### PASSAGE SHOWN
>> begin

Military Law, Military Government, and Martial Law.

- Military Law as authorized by the Constitution consists of the Rules made by Congress for the Government of the Land and Naval Forces of the United States. It and the Jurisdiction of the Tribunals convened under it are confined to Persons in the Military or Naval Service of the Government. - A Citizen cannot be brought within the Jurisdiction of a Court-Martial by finding that he is an Enemy or Soldier, contrary to the Fact. Officers of the Army and Navy accountable to the Civil Courts for their Conduct to the Men under their Command. Soldiers hold a Twofold Relation, and may be punished for the same Act by a Court-Martial and by the Civil Tribunals. Congress cannot exempt Persons in the Naval or Military Service from Liability for Acts done contrary to the State Laws. The Power "to make Rules for the Government of the Land and Naval Forces" should be read in the light of the "Mutiny Act.”

>> end

### WORK TO BE COMPLETED
Continue the passage on military law, military government, and martial law, starting right after its closing sentence about the "Mutiny Act."

### INFORMATION SHOWN
>> begin

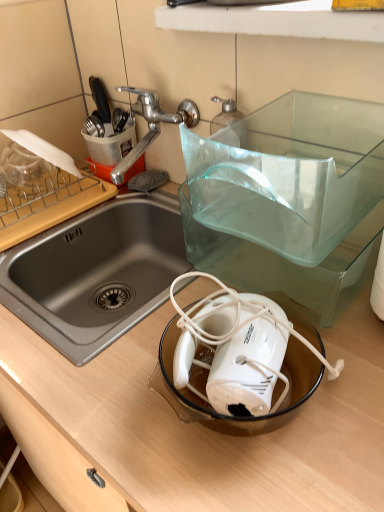
At what (x,y) coordinates should I click in order to perform the action: click on free space in front of white plastic mixer at center. Please return your answer as a coordinate pair (x, y). The image size is (384, 512). Looking at the image, I should click on (248, 475).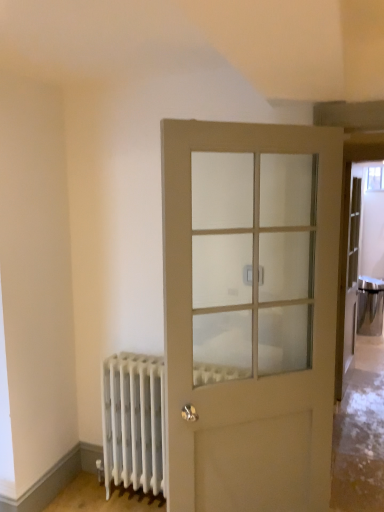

>> end

### RESULT OF THE EXERCISE
Ir is important to ascertain how far the doctrines of the common law as already stated have been modified or enlarged by the Federal Constitution, and whether Congress can legislatively supersede the judiciary and establish the French état de siège throughout the United States. There are two subordinate inquiries, What power may be exercised during war or insurrection over the hostile territory? Can the military be placed beyond the jurisdiction of the State and national tribunals, and erected into a privileged class who are accountable only to their commanders, or courts constituted by them? Agreeably to the opinion of Chief-Justice Chase in Ex parte Milligan,1 there are under the Constitution three kinds of military jurisdiction, one to be exercised in peace and war; another to be exercised in time of foreign war without the boundaries of the United States, or in time of rebellion and civil war within States or districts occupied by rebels treated as belligerents; and a third to be

1 4 Wallace, 141.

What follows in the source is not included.